**Extrait fourni**
· · · · ·
Avis de Oiseau Moqueur : "Sous ce pavé, la guerre"

Lu en version originale

L’auteur historien australien nous retrace d’un point de vue essentiellement diplomatique comment les premières années du 20 ème siècle on conduit à la première guerre mondiale. Il nous détaille par le menu les stratégies d’alliance de la France, GB, Allemagne, Russie, Autriche-Hongrie, Serbie et plus sporadiquement de l’empire ottoman et de l’Italie, les diverses crises ayant influencé celles-ci (guerres balkaniques, compétition coloniale), le processus décisionnel de chaque pays, le contexte ayant abouti à l’attentat de Sarajevo enfin l’enchainement des évènements de juin à août 14 (sans que la chronologie des derniers jours soit très claire). L’ouvrage ne s’intéresse pas aux aspects idéologiques et économiques. Même si l’auteur fait tout pour éviter le débat sur les responsabilités on ne peut l’éviter soi même. L’impression qui en résulte est donc :
La Serbie pratique un irrédentisme dangereux et soutient au moins passivement l’agitation hors de ses frontières y compris Princip et sa bande ; semble être prête à transiger après l’ultimatum autrichien.
L’Autriche-Hongrie pas au mieux de sa forme gère la situation de manière débonnaire jusqu’à l’ultimatum précité où elle fait preuve de rigueur intransigeante.
· · · · ·
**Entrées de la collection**
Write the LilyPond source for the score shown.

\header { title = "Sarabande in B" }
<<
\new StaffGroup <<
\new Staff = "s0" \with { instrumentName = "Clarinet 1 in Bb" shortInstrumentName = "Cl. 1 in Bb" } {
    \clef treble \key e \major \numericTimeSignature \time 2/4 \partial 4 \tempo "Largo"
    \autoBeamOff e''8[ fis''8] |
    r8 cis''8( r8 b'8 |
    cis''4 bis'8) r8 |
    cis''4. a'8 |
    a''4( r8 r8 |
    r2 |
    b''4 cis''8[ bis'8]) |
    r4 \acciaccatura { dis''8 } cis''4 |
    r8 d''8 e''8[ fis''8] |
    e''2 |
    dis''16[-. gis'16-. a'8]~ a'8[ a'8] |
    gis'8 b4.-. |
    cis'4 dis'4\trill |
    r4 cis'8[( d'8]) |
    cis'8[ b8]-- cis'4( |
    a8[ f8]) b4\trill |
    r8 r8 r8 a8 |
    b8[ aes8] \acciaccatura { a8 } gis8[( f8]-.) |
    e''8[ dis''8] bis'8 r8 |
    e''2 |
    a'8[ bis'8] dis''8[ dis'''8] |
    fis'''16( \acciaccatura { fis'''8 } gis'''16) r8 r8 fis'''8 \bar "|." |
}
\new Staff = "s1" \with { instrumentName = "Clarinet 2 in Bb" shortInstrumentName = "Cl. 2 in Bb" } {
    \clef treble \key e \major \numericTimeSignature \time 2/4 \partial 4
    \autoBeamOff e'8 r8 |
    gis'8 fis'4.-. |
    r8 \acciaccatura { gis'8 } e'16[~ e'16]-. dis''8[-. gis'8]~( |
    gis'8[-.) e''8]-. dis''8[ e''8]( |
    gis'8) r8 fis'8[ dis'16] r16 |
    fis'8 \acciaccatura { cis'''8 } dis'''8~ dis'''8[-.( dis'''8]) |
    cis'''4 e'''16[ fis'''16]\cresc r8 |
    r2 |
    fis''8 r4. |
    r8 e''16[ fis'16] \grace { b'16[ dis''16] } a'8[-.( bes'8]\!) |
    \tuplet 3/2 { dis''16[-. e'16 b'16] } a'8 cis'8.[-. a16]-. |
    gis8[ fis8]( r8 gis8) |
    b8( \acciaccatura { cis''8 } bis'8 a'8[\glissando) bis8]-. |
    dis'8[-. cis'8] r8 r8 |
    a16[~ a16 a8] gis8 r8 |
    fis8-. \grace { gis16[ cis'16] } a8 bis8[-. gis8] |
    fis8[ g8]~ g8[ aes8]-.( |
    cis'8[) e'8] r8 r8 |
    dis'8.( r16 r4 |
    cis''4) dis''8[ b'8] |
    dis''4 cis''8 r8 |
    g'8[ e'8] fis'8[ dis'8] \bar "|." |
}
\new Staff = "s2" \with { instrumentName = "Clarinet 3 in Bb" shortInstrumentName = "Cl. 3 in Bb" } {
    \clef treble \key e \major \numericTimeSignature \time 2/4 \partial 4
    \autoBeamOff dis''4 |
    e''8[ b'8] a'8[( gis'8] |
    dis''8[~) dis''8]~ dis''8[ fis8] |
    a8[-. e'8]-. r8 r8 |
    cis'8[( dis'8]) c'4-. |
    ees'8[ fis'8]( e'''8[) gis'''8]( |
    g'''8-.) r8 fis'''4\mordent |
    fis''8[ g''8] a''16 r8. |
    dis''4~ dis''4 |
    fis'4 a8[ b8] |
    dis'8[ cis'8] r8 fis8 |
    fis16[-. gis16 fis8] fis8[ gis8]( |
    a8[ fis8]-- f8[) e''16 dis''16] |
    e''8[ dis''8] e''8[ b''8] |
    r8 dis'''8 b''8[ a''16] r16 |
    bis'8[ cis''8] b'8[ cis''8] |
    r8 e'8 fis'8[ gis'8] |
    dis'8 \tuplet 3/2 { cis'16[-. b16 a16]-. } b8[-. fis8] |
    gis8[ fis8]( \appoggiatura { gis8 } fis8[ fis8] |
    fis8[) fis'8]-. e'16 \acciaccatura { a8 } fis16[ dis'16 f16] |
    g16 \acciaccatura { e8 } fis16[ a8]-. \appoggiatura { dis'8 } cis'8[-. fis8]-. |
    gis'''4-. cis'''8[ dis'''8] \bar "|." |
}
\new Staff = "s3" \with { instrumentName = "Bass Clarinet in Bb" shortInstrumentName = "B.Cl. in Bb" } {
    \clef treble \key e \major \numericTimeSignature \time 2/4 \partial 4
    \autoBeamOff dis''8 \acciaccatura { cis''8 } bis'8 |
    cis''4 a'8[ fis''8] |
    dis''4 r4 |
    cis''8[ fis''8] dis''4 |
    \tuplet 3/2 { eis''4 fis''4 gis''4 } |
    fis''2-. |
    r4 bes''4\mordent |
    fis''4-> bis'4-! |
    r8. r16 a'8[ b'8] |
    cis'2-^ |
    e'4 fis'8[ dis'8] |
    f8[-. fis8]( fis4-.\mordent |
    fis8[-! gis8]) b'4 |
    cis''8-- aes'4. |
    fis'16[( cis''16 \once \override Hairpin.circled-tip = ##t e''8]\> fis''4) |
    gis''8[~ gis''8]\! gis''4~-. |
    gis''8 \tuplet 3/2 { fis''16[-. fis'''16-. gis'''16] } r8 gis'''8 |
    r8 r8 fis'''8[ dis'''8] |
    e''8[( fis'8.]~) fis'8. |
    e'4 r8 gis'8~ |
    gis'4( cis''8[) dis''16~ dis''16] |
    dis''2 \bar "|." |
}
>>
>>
· · · · ·
**Consigne 1**
D'après l'avis de lecture sur les origines de la Première Guerre mondiale, pourquoi le lecteur finit-il par se faire une impression sur les responsabilités des pays ? Répondez en une à trois phrases.
**Consigne 2**
Selon l'avis de lecture sur les origines de la Première Guerre mondiale, quels aspects l'ouvrage laisse-t-il de côté ?
**Consigne 3**
Poursuivez l'avis de lecture sur les origines de la Première Guerre mondiale à partir de sa dernière phrase.

**Réponse 1**
Même si l'auteur fait tout pour éviter le débat sur les responsabilités, le lecteur ne peut pas l'éviter lui-même. L'impression présentée ensuite en découle.

**Réponse 2**
Les aspects idéologiques et économiques.

**Réponse 3**
La Russie, apparait aux yeux de l’Europe comme une puissance émergente (on verra ce qu’il en adviendra) où les politiques germanophobes vont s’imposer tout comme en GB.
L’Allemagne ne semble pas particulièrement belliqueuse (d’où les critiques contre le livre).
La France est décrite comme attendant avec impatience l’occasion d’entrer en guerre pour récupérer l’Alsace Lorraine (Poincaré est décrit comme un « casque à pointe « si j’ose dire.Il intéressant de noter que l’assassinat de Jaures n’est pas cité et que les ouvrages d’historiens français auxquels s’est référé l’auteur se comptent sur les doigts d’une main…
Bref et l’auteur l’indique aussi, avec notre vision du 21 ème siècle ce conflit aurait du être maitrisé ou localisé au lieu de déclencher ce que l’on sait.
S’il faut apporter quelques critiques je reprocherais l’absence de concision, la préciosité du style , l’absence de bibliographie (mais 100 pages de notes qui renvoient aux sources), et de chronologie.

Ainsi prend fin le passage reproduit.